Esta Fe en Cristo, ha de manifestarse en todas las ocasiones y circunstancias de nuestra vida. Primeramente la hemos de mostrar poniendo en práctica su Palabra. Porque si Jesús es verdadero Dios, esto quiere decir que su Palabra, es Palabra de Dios. Porque cuando Jesús nos habla es Dios mismo, quien nos está hablando y no podemos dejar a un lado lo que Él nos dice.

Una persona que no pone en práctica, lo que Jesús nos ha enseñado, no puede decir que cree en Jesús, ni mucho menos, puede decir que es una persona cristiana.

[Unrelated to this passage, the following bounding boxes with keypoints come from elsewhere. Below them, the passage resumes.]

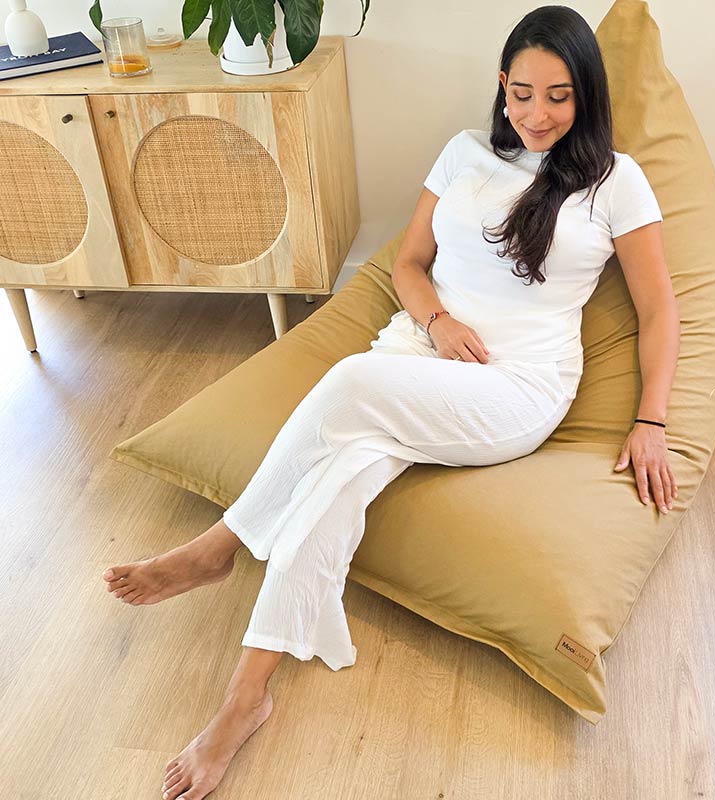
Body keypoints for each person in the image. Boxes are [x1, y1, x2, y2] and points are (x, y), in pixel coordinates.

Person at [101, 6, 680, 799]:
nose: (537, 114)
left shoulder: (616, 179)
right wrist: (437, 322)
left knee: (346, 383)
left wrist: (651, 421)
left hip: (515, 389)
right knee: (339, 479)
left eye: (559, 96)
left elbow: (661, 310)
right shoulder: (464, 153)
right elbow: (410, 265)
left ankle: (221, 544)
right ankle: (245, 700)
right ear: (500, 88)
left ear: (587, 96)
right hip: (420, 352)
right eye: (521, 93)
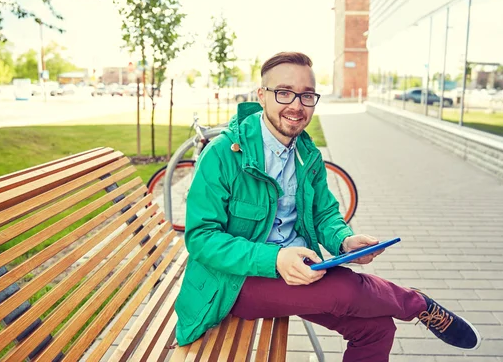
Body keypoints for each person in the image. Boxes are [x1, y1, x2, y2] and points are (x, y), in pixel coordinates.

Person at [174, 52, 481, 361]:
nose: (296, 105)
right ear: (262, 96)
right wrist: (275, 258)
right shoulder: (222, 154)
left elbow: (324, 214)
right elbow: (201, 238)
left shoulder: (308, 154)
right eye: (284, 93)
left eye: (306, 96)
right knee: (347, 291)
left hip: (301, 271)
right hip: (235, 282)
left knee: (378, 328)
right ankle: (417, 304)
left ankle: (413, 305)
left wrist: (344, 241)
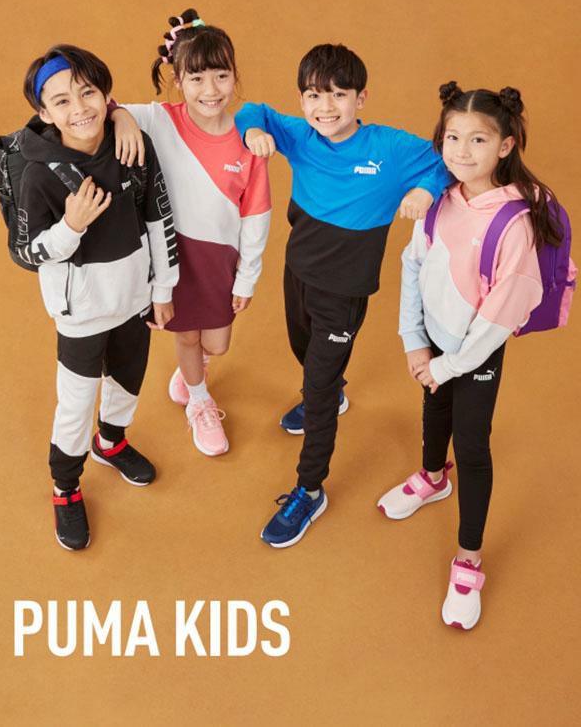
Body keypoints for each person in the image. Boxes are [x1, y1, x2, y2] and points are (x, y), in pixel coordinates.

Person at [234, 43, 453, 548]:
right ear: (302, 100)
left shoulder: (388, 148)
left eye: (338, 95)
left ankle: (309, 490)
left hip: (344, 293)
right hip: (297, 274)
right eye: (314, 95)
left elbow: (445, 160)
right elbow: (253, 110)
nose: (325, 107)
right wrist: (252, 131)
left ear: (361, 98)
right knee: (302, 348)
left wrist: (425, 188)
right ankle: (330, 391)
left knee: (315, 389)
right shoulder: (299, 135)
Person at [377, 81, 566, 629]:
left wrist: (445, 364)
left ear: (505, 145)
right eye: (452, 137)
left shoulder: (514, 223)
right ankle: (433, 476)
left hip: (474, 352)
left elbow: (499, 319)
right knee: (434, 409)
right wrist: (414, 340)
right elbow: (413, 265)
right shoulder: (439, 198)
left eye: (478, 139)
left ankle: (468, 559)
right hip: (434, 340)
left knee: (473, 444)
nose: (461, 151)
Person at [15, 44, 179, 550]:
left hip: (134, 300)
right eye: (61, 101)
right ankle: (65, 486)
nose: (78, 108)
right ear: (45, 113)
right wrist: (71, 226)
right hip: (81, 315)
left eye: (87, 93)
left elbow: (158, 216)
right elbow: (27, 252)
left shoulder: (133, 143)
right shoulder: (36, 174)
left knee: (128, 382)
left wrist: (163, 288)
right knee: (76, 403)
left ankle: (111, 442)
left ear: (106, 95)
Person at [110, 9, 271, 457]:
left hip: (220, 262)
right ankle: (199, 401)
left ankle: (191, 372)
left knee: (216, 343)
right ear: (178, 80)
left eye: (221, 76)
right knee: (186, 336)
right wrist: (121, 118)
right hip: (172, 259)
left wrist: (247, 277)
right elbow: (106, 107)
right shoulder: (160, 119)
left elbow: (257, 215)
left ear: (234, 76)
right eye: (196, 79)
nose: (210, 90)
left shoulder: (249, 139)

Nosotros manifestamos nuestra Fe en Jesús, acudiendo a Él en la oración. Hemos de orar constantemente a Cristo, porque Él es Dios y también hemos de orar juntamente con Él a nuestro Padre del Cielo.

También hemos de manifestar nuestra Fe en Jesús, participando de los Sacramentos que Él nos dejó, para que pudiésemos recibir la abundancia de la Vida Divina.



Manifestamos nuestra Fe en Jesús, viviendo nuestra unión con la Iglesia y haciendo nuestra su tarea misionera, haciendo llegar la Palabra de Cristo, a todas aquellas personas que aún no la conocen.

Por eso es que esta fiesta de la Transfiguración de Jesús, debe ser para nosotros la ocasión de renovar nuestra fe en Cristo, para vivir de una manera más clara, más viva, más generosa nuestra Fe cristiana.

 Pidamosle hoy a Jesús, que nos conceda La Gracia, de poder vivir más íntimamente unidos a Él, y que en todo lugar y en todo momento, vivamos de acuerdo a Su Divina Voluntad.




Oración de los fieles
Sacerdote: Llenos de confianza, sabiendo que nuestro Padre Dios siempre nos escucha y que nos ha dado a su Hijo, para nuestra Salvación, presentemosle ahora nuestras peticiones.



Sacerdote: Escucha Padre de bondad, las súplicas que te hemos presentado. No abandones a tus hijos que te invocan, en sus necesidades. 
Todo esto te lo pedimos por Jesucristo Nuestro Señor.